Economy Watch: More Challenges Ahead for Physical Retail

Online retail sales continue to eat market share from brick and mortars.

By Dees Stribling, Contributing Editor

People like to shop, and they like places at which to shop, and the phenomenon is global. Anyone who’s been to an underground shopping street in Japan or one of the new megamalls in the Gulf States or even one of the more successful lifestyle centers in the United States can appreciate that fact. Even so, online retail sales continue to eat market share from physical retailers, so in some cases people prefer to order from home or from a mobile device. According to the Census Bureau, e-commerce sales were up once again in the second quarter of 2015 both in dollar volume (seasonally adjusted) as a percentage of total sales, a pattern that’s been consistent for more than 10 years.

In the second quarter of 2015,  U.S. retail e-commerce sales totaled $78.8 billion, an increase of 5.1 percent from the first quarter of 2015, and an increase of 14.4 percent from the second quarter of 2014, while total retail sales increased only 0.9 percent in the same year-over-year period. Moreover, e-commerce sales in 2Q 2015 accounted for 7.2 percent of total sales, an all-time high (as an adjusted figure, because relative to each year, absolute retail sales numbers are always higher in the fourth quarter). As recently as 2010, e-commerce sales were only about 4 percent of all sales, and in 2006, they were less than 3 percent. As time marches on, consumers are more willing and able to order goods online.

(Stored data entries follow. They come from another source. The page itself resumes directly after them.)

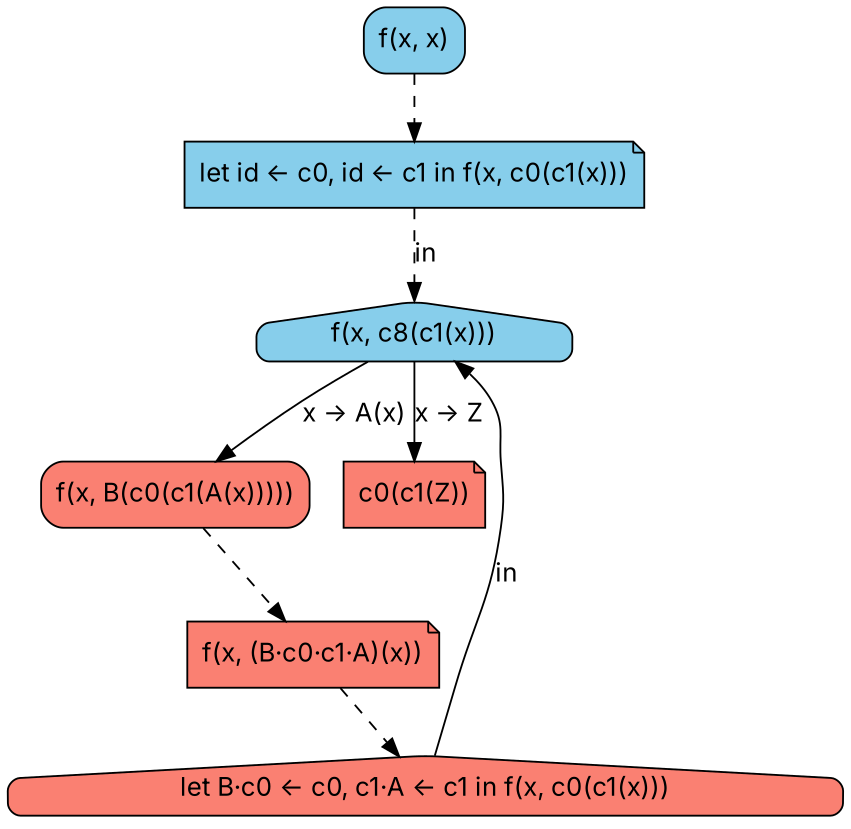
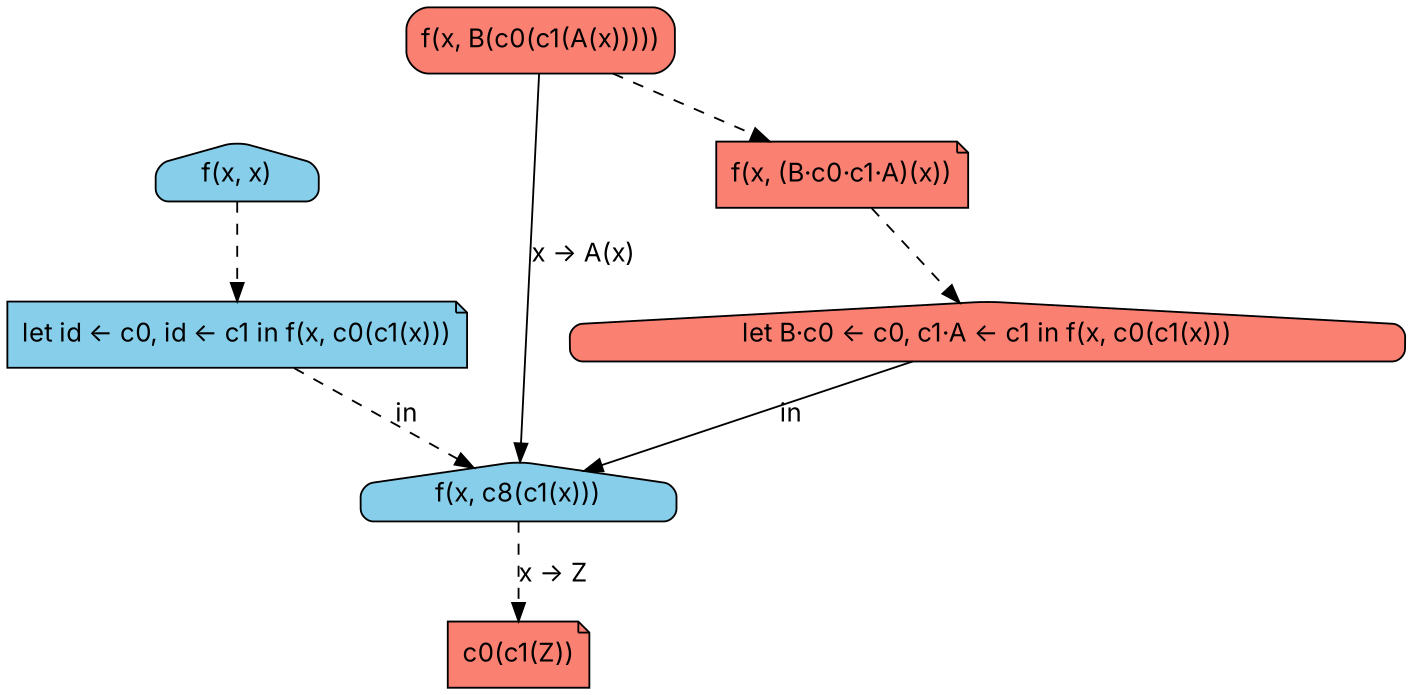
  digraph {
    fontname=Inter
    node [fillcolor=salmon fontname=Inter shape=note style="rounded,filled"]
    edge [fontname=Inter style=dashed]
-   n1 [fillcolor=skyblue label="f(x, x)" shape=box]
+   n1 [fillcolor=skyblue label="f(x, x)" shape=house]
    n2 [fillcolor=skyblue label="let id ← c0, id ← c1 in f(x, c0(c1(x)))"]
    n3 [fillcolor=skyblue label="f(x, c8(c1(x)))" shape=house]
    n4 [label="f(x, B(c0(c1(A(x)))))" shape=box]
    n5 [label="c0(c1(Z))"]
    n6 [label="f(x, (B·c0·c1·A)(x))"]
    n7 [label="let B·c0 ← c0, c1·A ← c1 in f(x, c0(c1(x)))" shape=house]
    n1 -> n2
    n2 -> n3 [label=in]
-   n3 -> n4 [label="x → A(x)" style=solid]
-   n3 -> n5 [label="x → Z" style=solid]
+   n4 -> n3 [label="x → A(x)" style=solid]
+   n3 -> n5 [label="x → Z"]
    n4 -> n6
    n6 -> n7
    n7 -> n3 [label=in style=solid]
  }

The nuance of the matter is that e-commerce isn’t going to threaten all retail sectors equally, or even some much at all. As destinations, many malls still have staying power, and so do many stores. Moreover, shopping is a social activity that transcends mere economic utility. But not for every kind of good: e-commerce has already disrupted a number of categories, such as books, office supplies, electronics, and home furnishings–things that are relatively easy to buy electronically. There’s been less success in other categories, such as groceries or clothes online, but e-tailers are hard at work trying create sales models that disrupt those categories, too.

In the longer run, other factors will come into play for brick-and-mortar retailers. One might be the almost inevitable swing back toward home sales. For now, apartments still have the upper hand, but with the population bulge known as the Millennials edging toward an age when they will start having their own children (later than their parents and certainly their grandparents, they’ll get around to it), there will be a spike in interesting in homebuying. That affects retail sales because homeowners tend to buy more than renters. Will Millennial homeowners turn out to prefer online purchases for their homes, or stick with physical stores? For some goods, probably the former; for other goods, probably the latter, though it’s a little hard to predict which retailers will be the winners in that circumstance and which the losers.